Cosa significa essere assistente sociale?

Qual è il ruolo e quali sono i suoi compiti?

L’assistente sociale è un professionista al servizio dell’uomo in situazioni di disagio o di difficoltà in tutte le età della vita e in tutti i contesti, sia ambientali che relazionali.

L’assistente sociale agisce nell’ambito del sistema organizzato di risorse pubbliche, private e istituzionali; legge le risorse nel loro significato di capacità da potenziare, per favorire l’autonomia. A partire dal singolo si può intervenire sul contesto, sulla comunità territoriale e sul sistema organizzato dei servizi, quindi l’assistente sociale si trova al centro dei bisogni e delle risorse individuali e sociali.
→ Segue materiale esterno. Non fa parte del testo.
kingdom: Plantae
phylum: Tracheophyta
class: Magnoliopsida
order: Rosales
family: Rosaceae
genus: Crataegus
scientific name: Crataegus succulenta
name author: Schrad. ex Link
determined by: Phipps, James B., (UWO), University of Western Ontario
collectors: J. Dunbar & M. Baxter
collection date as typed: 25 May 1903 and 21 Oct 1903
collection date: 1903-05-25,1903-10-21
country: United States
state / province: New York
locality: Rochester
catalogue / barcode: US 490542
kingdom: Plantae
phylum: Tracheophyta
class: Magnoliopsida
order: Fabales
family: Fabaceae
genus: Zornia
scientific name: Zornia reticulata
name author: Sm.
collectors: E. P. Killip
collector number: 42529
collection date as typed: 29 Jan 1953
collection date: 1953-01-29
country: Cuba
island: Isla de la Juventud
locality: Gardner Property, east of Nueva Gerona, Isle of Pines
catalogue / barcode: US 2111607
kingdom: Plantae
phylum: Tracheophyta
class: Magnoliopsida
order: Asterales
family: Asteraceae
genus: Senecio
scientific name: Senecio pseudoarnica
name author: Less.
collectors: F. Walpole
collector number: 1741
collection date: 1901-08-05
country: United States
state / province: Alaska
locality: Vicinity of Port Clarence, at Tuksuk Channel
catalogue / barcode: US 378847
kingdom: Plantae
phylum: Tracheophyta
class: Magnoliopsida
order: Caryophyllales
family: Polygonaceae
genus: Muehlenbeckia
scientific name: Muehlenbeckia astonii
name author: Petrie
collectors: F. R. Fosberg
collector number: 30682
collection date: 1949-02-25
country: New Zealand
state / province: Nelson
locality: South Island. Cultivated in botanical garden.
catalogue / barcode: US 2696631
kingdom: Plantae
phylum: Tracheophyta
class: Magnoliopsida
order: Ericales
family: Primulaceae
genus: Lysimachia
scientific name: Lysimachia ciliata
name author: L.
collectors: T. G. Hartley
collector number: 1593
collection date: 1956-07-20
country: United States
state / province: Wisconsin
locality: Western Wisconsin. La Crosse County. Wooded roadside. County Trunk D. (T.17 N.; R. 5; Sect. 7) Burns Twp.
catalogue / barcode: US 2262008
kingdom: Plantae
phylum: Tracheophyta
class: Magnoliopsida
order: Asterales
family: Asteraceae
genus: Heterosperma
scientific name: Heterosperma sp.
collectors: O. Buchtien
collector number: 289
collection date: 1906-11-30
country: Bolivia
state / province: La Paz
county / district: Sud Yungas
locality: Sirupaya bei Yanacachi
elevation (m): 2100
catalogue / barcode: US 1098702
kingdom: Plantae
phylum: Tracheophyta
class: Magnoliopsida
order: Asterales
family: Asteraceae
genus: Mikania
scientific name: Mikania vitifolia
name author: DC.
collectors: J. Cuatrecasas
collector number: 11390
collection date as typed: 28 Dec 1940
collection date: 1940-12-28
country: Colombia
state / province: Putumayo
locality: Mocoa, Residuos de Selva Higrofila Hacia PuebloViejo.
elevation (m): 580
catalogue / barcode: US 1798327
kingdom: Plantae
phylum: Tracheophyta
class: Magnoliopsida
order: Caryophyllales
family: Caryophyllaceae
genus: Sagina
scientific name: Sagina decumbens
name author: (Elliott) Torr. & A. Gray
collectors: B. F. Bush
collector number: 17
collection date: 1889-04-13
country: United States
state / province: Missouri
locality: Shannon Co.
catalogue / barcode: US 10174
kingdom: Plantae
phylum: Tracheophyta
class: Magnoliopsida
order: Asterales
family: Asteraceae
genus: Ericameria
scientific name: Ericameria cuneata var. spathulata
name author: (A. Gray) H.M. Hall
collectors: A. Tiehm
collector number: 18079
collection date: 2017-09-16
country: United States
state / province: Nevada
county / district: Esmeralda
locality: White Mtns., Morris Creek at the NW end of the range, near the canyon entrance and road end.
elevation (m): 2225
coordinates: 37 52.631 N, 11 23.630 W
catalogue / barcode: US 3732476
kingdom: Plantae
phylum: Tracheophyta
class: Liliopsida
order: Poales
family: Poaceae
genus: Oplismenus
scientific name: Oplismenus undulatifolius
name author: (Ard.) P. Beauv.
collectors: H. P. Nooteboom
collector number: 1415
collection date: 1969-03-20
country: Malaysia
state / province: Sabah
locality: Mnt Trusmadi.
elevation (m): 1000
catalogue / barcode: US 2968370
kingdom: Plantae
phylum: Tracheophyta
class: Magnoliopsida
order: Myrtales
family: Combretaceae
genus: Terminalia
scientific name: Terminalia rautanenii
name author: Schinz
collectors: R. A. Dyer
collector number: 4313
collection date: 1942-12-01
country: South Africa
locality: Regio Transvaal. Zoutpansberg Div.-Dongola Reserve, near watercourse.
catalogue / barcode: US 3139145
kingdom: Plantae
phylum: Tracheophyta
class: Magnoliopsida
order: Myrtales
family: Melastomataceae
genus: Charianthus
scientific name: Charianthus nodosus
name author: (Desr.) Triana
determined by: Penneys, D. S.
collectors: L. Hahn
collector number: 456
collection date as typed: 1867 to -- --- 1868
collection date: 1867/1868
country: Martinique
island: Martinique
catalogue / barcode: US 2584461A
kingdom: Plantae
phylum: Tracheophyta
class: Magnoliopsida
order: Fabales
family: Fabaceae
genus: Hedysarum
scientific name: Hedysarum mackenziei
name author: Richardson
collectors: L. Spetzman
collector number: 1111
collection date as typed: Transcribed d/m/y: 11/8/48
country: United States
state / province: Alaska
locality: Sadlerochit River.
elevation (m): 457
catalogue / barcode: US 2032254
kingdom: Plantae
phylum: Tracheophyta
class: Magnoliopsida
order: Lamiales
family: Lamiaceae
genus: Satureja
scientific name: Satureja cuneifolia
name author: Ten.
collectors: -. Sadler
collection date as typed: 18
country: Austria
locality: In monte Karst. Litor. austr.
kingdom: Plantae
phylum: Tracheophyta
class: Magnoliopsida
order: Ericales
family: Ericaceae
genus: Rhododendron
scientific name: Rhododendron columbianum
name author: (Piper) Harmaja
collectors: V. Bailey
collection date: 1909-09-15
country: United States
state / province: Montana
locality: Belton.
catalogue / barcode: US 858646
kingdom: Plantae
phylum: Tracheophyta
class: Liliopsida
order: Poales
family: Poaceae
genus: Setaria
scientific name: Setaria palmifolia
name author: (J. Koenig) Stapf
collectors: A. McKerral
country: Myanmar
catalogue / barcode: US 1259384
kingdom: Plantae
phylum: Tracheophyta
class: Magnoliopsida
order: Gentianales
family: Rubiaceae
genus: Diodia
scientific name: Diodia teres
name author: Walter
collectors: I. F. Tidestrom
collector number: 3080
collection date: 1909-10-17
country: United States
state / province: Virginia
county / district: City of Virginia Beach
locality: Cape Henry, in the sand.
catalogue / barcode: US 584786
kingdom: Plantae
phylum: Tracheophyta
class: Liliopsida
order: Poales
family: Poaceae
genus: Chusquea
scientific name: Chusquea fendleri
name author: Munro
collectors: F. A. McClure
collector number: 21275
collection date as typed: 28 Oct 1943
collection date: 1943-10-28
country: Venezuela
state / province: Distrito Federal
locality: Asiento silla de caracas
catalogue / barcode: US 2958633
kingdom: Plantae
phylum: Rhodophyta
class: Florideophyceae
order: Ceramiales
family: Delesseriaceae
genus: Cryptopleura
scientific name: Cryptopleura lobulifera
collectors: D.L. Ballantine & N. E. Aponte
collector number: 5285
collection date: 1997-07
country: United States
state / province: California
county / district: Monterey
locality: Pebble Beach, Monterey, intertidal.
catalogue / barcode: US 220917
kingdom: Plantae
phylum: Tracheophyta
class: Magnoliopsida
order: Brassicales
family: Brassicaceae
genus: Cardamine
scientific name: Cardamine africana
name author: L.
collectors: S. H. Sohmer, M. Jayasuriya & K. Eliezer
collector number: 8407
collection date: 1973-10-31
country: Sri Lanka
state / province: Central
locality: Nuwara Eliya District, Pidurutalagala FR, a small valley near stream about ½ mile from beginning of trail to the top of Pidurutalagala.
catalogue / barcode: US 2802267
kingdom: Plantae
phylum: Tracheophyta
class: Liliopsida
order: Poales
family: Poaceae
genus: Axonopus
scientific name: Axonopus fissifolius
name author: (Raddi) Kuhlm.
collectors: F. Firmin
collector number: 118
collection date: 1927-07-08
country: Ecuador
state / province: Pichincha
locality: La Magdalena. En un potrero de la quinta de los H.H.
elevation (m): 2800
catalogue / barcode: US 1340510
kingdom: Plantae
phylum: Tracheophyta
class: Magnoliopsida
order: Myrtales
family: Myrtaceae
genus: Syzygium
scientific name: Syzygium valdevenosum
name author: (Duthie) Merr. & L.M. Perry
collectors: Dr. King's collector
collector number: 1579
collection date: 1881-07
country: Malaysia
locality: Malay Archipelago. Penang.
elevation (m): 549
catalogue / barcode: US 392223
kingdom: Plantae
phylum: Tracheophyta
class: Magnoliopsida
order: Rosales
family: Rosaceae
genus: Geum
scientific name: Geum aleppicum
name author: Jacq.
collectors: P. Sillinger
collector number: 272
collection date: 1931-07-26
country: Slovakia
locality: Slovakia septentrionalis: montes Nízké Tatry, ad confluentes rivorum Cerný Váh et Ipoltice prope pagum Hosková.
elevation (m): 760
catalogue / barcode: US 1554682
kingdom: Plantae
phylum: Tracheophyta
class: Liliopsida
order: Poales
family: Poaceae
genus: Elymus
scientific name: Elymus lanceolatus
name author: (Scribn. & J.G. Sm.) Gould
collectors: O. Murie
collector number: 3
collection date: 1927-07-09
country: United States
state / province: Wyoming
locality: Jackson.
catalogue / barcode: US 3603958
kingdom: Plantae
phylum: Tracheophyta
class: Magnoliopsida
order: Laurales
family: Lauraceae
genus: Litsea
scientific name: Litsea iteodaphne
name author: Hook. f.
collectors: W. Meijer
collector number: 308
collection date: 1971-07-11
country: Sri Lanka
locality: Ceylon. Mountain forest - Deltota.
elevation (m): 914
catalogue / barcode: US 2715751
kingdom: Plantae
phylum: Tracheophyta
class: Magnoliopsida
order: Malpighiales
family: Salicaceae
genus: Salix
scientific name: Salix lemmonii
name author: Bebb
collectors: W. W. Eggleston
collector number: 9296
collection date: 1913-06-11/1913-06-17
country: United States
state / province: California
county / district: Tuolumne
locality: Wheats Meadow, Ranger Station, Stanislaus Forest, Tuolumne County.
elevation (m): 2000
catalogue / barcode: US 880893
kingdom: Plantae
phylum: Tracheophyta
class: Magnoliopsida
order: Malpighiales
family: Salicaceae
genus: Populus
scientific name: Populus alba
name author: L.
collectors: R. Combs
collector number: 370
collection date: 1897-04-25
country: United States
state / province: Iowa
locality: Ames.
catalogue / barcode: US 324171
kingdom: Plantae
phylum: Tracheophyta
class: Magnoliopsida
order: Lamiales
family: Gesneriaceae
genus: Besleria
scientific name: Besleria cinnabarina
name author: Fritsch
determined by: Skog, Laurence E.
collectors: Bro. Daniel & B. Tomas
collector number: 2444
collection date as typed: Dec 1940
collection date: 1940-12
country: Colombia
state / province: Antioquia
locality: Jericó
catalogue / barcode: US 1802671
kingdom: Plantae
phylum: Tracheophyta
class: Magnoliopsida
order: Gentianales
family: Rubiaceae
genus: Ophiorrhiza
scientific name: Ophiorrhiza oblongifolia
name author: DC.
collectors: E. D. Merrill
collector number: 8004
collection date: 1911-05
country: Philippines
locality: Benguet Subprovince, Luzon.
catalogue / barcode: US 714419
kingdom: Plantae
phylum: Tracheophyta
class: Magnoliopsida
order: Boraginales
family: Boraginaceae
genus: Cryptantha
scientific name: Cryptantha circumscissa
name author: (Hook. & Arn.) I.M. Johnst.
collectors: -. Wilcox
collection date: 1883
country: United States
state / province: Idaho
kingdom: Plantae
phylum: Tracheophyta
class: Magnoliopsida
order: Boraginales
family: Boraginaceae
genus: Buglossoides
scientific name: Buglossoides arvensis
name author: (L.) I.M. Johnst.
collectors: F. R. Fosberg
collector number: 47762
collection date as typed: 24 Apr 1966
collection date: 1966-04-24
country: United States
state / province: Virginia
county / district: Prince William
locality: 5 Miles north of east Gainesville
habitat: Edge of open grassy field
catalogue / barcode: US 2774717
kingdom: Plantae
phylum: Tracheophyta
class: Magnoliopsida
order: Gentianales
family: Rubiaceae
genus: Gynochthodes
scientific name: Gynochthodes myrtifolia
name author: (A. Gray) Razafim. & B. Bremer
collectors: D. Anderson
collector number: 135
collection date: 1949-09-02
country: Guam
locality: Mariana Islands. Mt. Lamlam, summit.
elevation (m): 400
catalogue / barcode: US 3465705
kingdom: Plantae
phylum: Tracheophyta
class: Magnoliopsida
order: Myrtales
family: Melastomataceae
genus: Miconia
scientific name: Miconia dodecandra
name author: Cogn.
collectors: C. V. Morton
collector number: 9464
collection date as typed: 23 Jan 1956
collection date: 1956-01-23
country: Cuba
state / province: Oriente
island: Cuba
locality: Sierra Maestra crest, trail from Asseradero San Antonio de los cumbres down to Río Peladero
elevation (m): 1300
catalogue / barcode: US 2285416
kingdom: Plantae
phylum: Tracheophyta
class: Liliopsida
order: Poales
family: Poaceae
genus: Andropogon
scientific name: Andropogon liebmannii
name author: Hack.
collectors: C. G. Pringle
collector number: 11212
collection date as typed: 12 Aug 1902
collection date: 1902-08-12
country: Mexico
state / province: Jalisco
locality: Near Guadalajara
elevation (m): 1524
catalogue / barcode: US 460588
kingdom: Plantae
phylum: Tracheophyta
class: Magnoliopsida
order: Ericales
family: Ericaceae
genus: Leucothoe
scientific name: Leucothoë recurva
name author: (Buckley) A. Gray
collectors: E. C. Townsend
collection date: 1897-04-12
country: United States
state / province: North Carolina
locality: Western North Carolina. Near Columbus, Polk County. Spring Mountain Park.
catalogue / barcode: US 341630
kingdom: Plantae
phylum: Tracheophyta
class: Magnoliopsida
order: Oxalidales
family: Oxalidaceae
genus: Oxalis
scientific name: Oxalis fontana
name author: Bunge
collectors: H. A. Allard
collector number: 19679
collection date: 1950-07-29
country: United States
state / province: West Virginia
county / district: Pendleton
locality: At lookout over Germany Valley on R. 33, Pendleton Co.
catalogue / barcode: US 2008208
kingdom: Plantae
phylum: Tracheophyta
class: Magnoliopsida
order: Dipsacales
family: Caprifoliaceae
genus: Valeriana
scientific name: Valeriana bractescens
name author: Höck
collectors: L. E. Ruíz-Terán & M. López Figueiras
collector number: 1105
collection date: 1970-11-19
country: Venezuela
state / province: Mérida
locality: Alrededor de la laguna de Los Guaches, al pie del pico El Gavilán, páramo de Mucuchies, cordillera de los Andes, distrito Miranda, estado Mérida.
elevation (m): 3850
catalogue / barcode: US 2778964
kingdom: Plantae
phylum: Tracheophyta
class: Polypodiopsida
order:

Cosa deve saper fare un assistente sociale?

L’assistente sociale deve conoscere e applicare le fasi del processo di aiuto e i modelli teorici di riferimento, gestire attività e risorse, conoscere e applicare strumenti professionali, gli aspetti etici e deontologici e il proprio mandato professionale.

La professione deve essere svolta con autonomia, pur lavorando in team e organizzazioni.

Gli interventi devono essere sempre adeguati alla particolarità e specificità dell’utente, favorendo così la partecipazione attiva, perché ogni persona è titolare di diritto e capacità, promuovendo il benessere sociale, quindi promuovendo anche azioni mirate sul nucleo familiare; come è dettato dalla legge 328/2000.